In the wine world, the strange thing is that your books are mostly reviewed by your peers. Suddenly people you know – professionally, and in many cases also socially – are evaluating your work in public. The tables are turned often: I get sent books by my colleagues for review on a regular basis.

You can learn a lot from honest, competent feedback. The thing that is hard to deal with, though, is when you feel that some of the comments weren’t made entirely in good faith. When they seem a bit mean, and even personal.

Then there’s the good old ‘shit sandwich’ review. For one reason or another, a reviewer wants to bash your book, but finds it hard simply to pen a negative review. They feel the way to justify the shit is to sandwich it neatly between two thick (and insincere) slices of praise. There’s also the give-and-take away sort of review, where someone feels that if they say something positive, they have to find a problem to counter it, for the sake of balance.

Professional jealousy is real. And it’s really hard to hide in the context of reviewing one of your colleagues’ books. It is a corrosive thread that shows up clearly in a review, even when the reviewer has been at pains to hide it, and justifies their bitter work in the name of thoroughness. When you first start out, you don’t experience professional jealousy from others: even those who have a stronger case of this than others are nice and supportive at first because you aren’t a threat. Achieve modest success and there will be people who feel that you have taken the gigs they should have had, and who are convinced they are better than you and that they are being unfairly overlooked, or who are insecure because their career has plateaued or is in decline. And your book may have been sent to them for review.
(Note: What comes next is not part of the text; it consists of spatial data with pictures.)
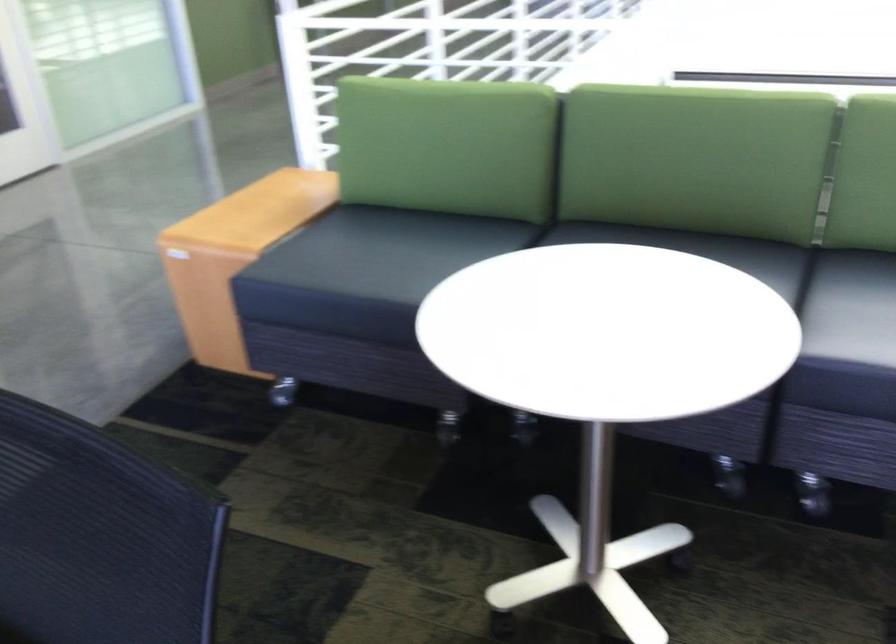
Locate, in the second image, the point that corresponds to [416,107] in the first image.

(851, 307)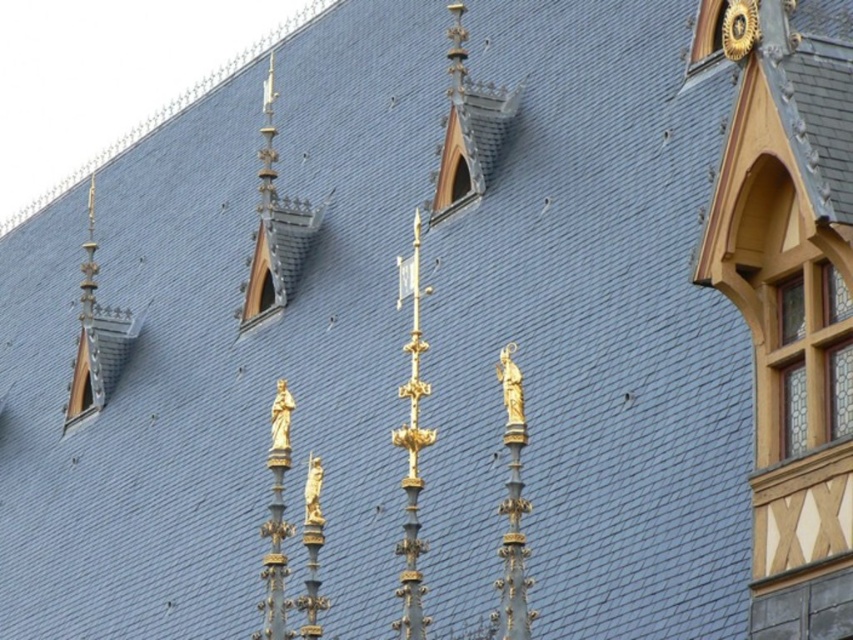
Question: Which object is closer to the camera taking this photo?

Choices:
 (A) stained glass window at upper right
 (B) clear glass window at upper center
 (C) transparent glass window at upper center

Answer: (A)

Question: Which is farther from the transparent glass window at upper center?

Choices:
 (A) clear glass window at upper center
 (B) gold metallic clock at upper right
 (C) stained glass window at upper right

Answer: (C)

Question: Does stained glass window at upper right have a smaller size compared to transparent glass window at upper center?

Choices:
 (A) yes
 (B) no

Answer: (A)

Question: Is stained glass window at upper right further to the viewer compared to gold metallic clock at upper right?

Choices:
 (A) no
 (B) yes

Answer: (A)

Question: From the image, what is the correct spatial relationship of stained glass window at upper right in relation to clear glass window at upper center?

Choices:
 (A) above
 (B) below

Answer: (B)

Question: Considering the real-world distances, which object is closest to the gold metallic clock at upper right?

Choices:
 (A) clear glass window at upper center
 (B) stained glass window at upper right

Answer: (B)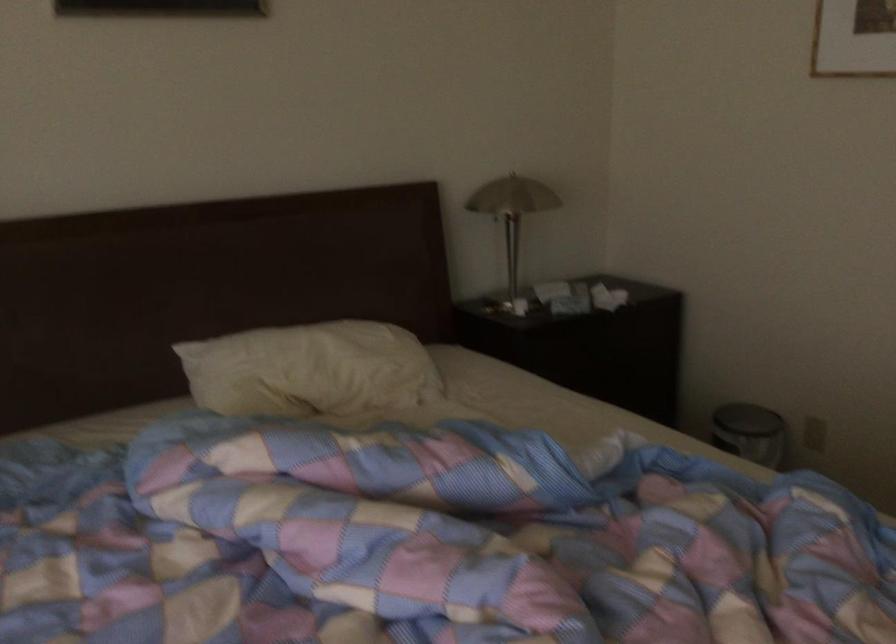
I have written a range of books, now. They’ve been really well received, some have won awards, others have been shortlisted for awards, and I’m happy with all of them. With my latest book I took a risk, though. It’s deliberately provocative. It’s opinionated. It is quite personal. And when I was writing it, I wasn’t sure it would ever be published. My expectation was that some people would love it, and some would hate it. And it’s no surprise that while most reviews are positive, there have been some rather mean ones. It’s a smart book for smart people – thinkers. It’s not for everyone.

This is where the advice above comes in useful.

How should we deal with criticism? Even where the criticism is mean, there is often something to be learned. The first thing is to never complain and never explain: Disraeli was right. Then, try to step back and see, whether in the midst of the negative sentiments, there is some truth. There may not be, but considering the possibility is a wise path to take.

My first book, Wine Science, was sent out for academic review by the co-publisher, University of California Press. The UK publisher, Mitchell Beazley, already had the book at proof stage (they had no idea that UC Press got all their books peer reviewed). Much to the alarm of both parties, the two scientists who reviewed the book hated it, and recommended an extensive revision.

They wanted it to be more like an academic book – effectively a textbook. Their guidelines went so far as to even suggest a revised chapter list. The whole project was in jeopardy.

I was called to a meeting with both publishers. Normally, in these situations, you’d revise the book in line with the reviewers’ recommendations. You might not make all their suggested changes, but you’d take on board many of them. I decided I wasn’t going to change anything. This was my book, and I’d deliberately written it to be more a story book packed with examples, exploring the interesting side of wine science, rather than anything looking like a textbook. To make changes would have been to take something away from this vision. It would have diminished the book.

I pled my case well, I think, because the publishers were convinced. The reviewers had got it wrong. They asked me for suggestions of two other scientists who could review the book, and their reports were very positive, and publication went ahead. The book has done really well, and the third edition is soon to appear.

I hope my manifesto will do well. I’m happy with it. It’s not a perfect book, but it’s just right. It is what it is, and I’ll try my best not to read any more reviews of it.